= DIRECTIVE =
Can you lay out all of the data below as a numbered list, skipping any blank lines and leaving the pictures out?

= Dataset entries =
-------

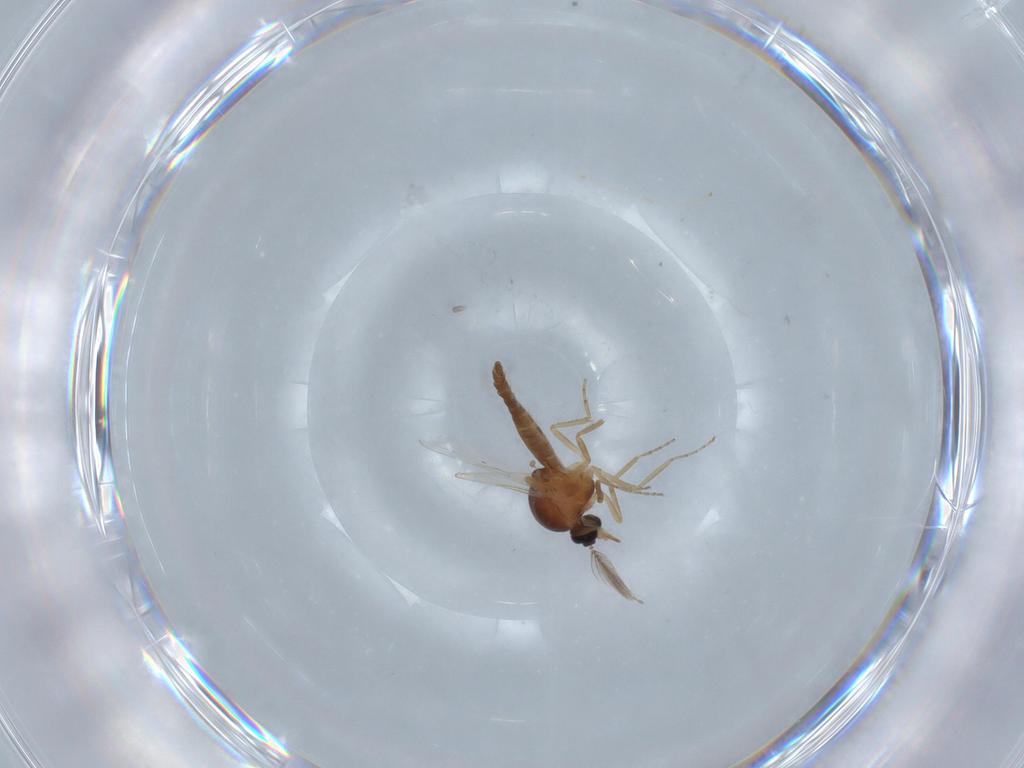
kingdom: Animalia
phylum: Arthropoda
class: Insecta
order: Diptera
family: Ceratopogonidae
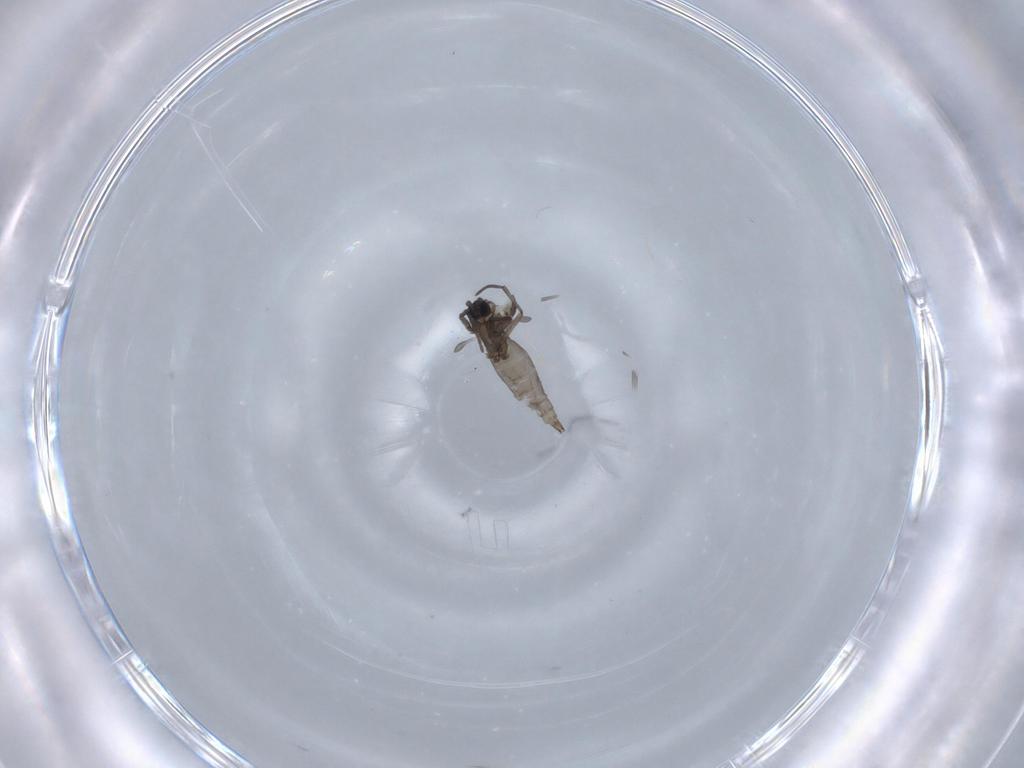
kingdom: Animalia
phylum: Arthropoda
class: Insecta
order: Diptera
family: Sciaridae
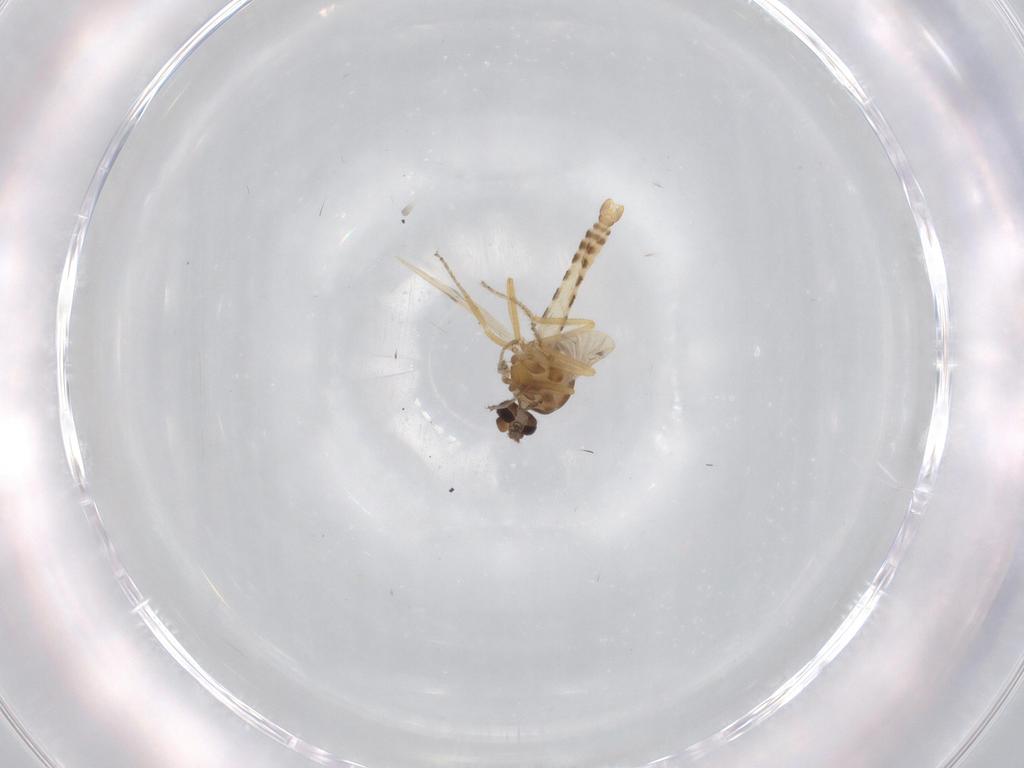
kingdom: Animalia
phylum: Arthropoda
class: Insecta
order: Diptera
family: Ceratopogonidae
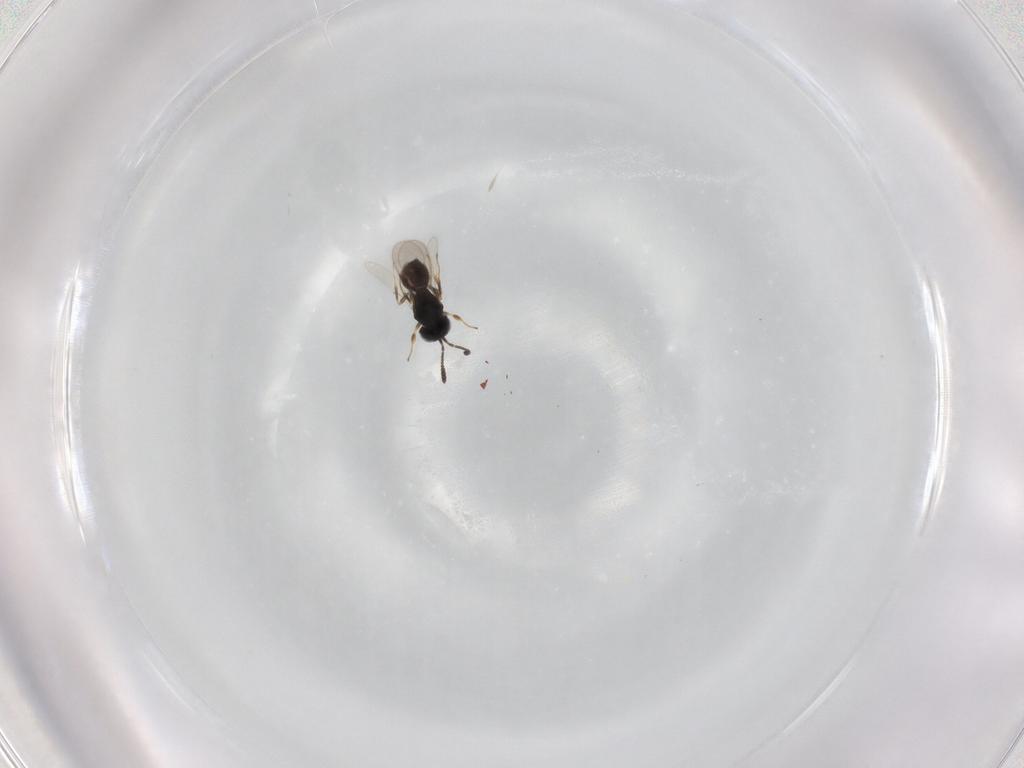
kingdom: Animalia
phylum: Arthropoda
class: Insecta
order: Hymenoptera
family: Scelionidae
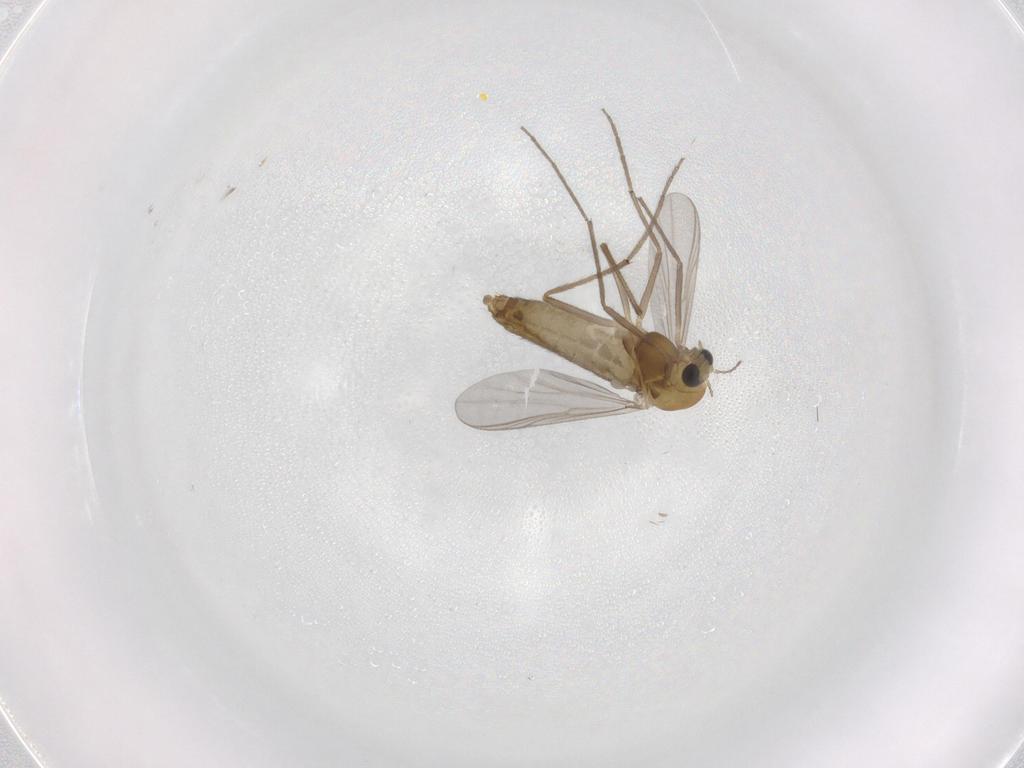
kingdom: Animalia
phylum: Arthropoda
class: Insecta
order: Diptera
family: Chironomidae
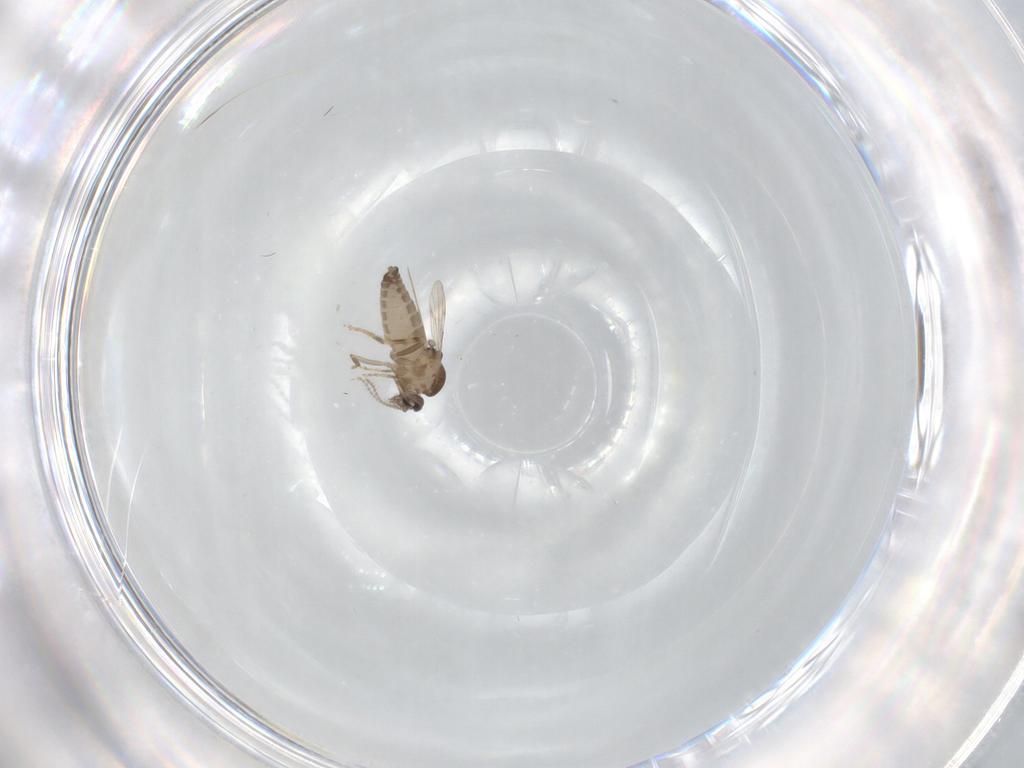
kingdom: Animalia
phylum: Arthropoda
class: Insecta
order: Diptera
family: Ceratopogonidae
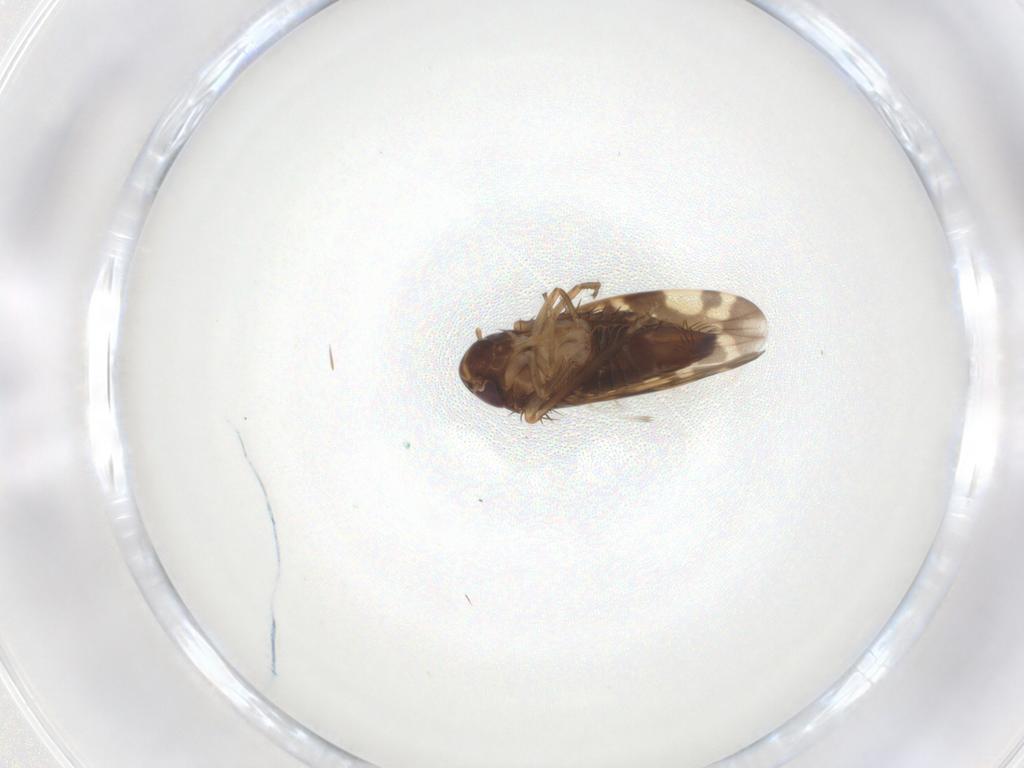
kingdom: Animalia
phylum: Arthropoda
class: Insecta
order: Hemiptera
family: Cicadellidae
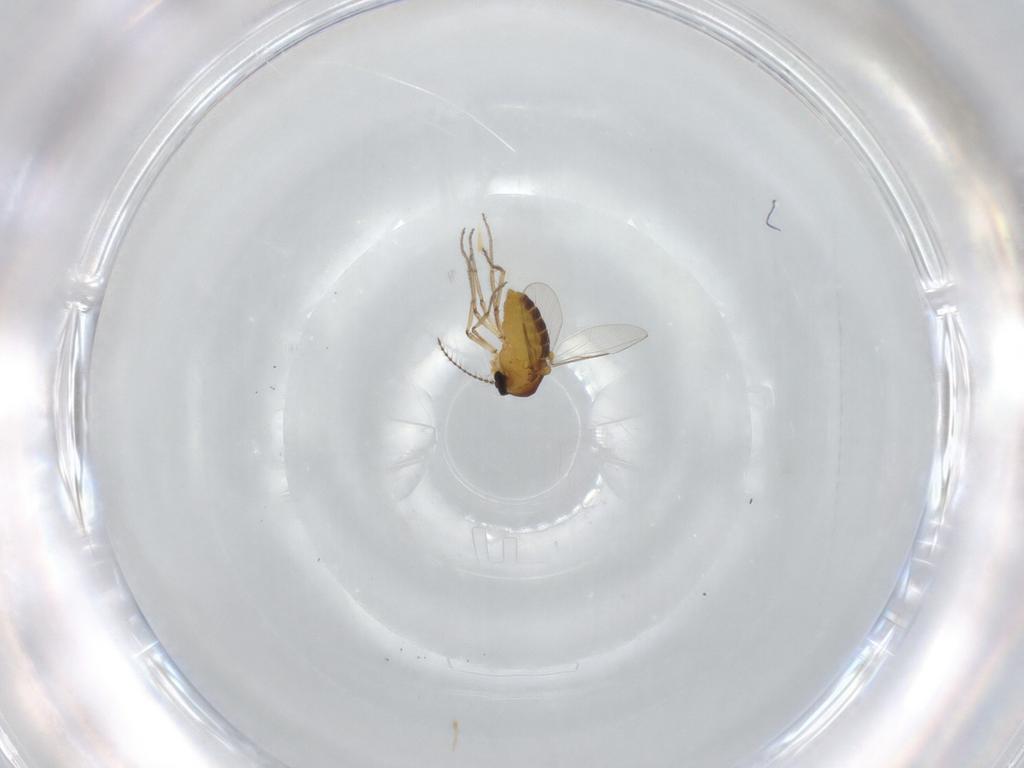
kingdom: Animalia
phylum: Arthropoda
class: Insecta
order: Diptera
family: Ceratopogonidae
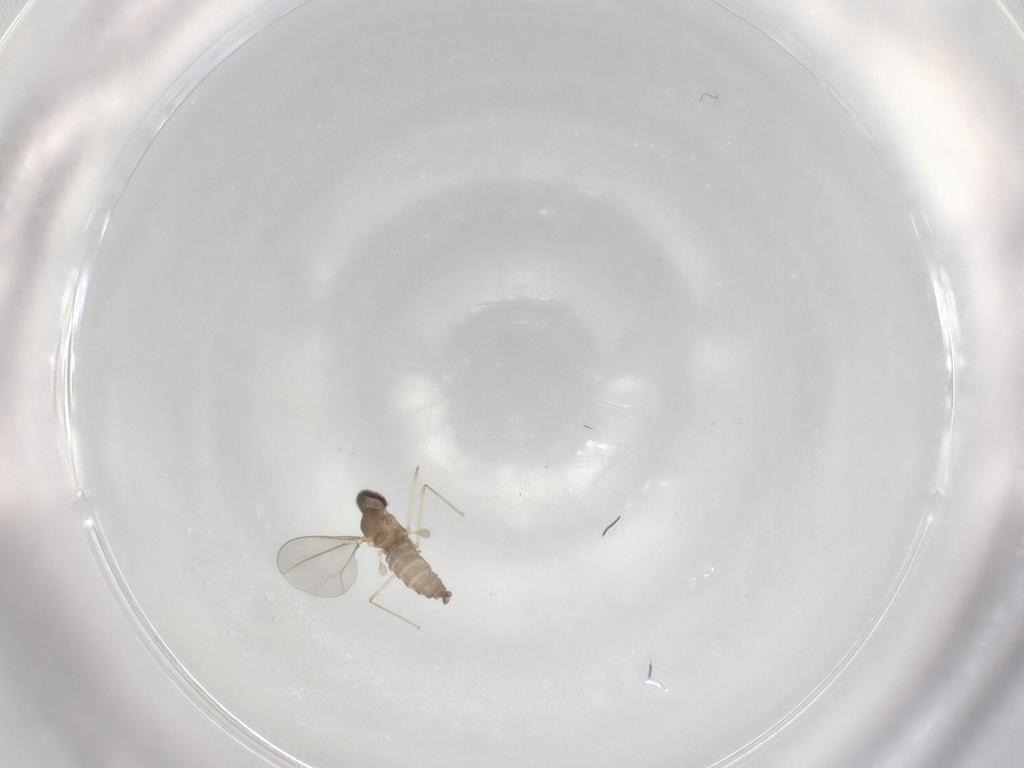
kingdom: Animalia
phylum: Arthropoda
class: Insecta
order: Diptera
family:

-------

= ANSWER TO THE TASK =
1. kingdom: Animalia
2. phylum: Arthropoda
3. class: Insecta
4. order: Diptera
5. family: Ceratopogonidae
6. kingdom: Animalia
7. phylum: Arthropoda
8. class: Insecta
9. order: Diptera
10. family: Sciaridae
11. kingdom: Animalia
12. phylum: Arthropoda
13. class: Insecta
14. order: Diptera
15. family: Ceratopogonidae
16. kingdom: Animalia
17. phylum: Arthropoda
18. class: Insecta
19. order: Hymenoptera
20. family: Scelionidae
21. kingdom: Animalia
22. phylum: Arthropoda
23. class: Insecta
24. order: Diptera
25. family: Chironomidae
26. kingdom: Animalia
27. phylum: Arthropoda
28. class: Insecta
29. order: Diptera
30. family: Ceratopogonidae
31. kingdom: Animalia
32. phylum: Arthropoda
33. class: Insecta
34. order: Hemiptera
35. family: Cicadellidae
36. kingdom: Animalia
37. phylum: Arthropoda
38. class: Insecta
39. order: Diptera
40. family: Ceratopogonidae
41. kingdom: Animalia
42. phylum: Arthropoda
43. class: Insecta
44. order: Diptera
45. family:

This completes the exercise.